> ACTION ITEM: Pull out every line below containing the word "Renault".

Extracted page text data
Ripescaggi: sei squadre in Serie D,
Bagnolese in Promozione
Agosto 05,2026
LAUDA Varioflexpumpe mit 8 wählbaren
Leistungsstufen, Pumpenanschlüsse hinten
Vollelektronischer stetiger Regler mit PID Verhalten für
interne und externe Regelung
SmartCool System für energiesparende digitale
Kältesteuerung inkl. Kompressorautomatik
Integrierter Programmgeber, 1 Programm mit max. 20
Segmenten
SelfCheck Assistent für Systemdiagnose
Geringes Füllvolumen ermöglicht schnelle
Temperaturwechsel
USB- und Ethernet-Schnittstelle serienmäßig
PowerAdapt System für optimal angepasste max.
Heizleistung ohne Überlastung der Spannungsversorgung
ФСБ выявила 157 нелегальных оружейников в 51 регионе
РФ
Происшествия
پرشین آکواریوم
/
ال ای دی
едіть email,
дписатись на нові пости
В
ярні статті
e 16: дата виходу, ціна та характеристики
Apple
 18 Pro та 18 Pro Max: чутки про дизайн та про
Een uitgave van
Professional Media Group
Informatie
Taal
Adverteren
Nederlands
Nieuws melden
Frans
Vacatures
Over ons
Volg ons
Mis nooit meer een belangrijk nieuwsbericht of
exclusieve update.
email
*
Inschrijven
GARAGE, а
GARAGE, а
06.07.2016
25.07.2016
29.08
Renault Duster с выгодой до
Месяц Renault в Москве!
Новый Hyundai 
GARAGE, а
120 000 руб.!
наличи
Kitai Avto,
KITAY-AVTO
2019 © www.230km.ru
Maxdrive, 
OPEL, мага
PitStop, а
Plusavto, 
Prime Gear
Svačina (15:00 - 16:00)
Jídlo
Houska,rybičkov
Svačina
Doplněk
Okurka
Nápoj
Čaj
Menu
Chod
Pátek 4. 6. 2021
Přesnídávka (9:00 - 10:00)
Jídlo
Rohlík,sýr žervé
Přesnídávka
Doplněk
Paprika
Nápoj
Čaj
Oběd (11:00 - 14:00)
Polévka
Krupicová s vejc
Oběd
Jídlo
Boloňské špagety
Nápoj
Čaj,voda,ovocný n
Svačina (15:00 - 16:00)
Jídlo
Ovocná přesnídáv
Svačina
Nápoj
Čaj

> SOLUTION FOR THIS PROBLEM:
Renault Duster с выгодой до
Месяц Renault в Москве!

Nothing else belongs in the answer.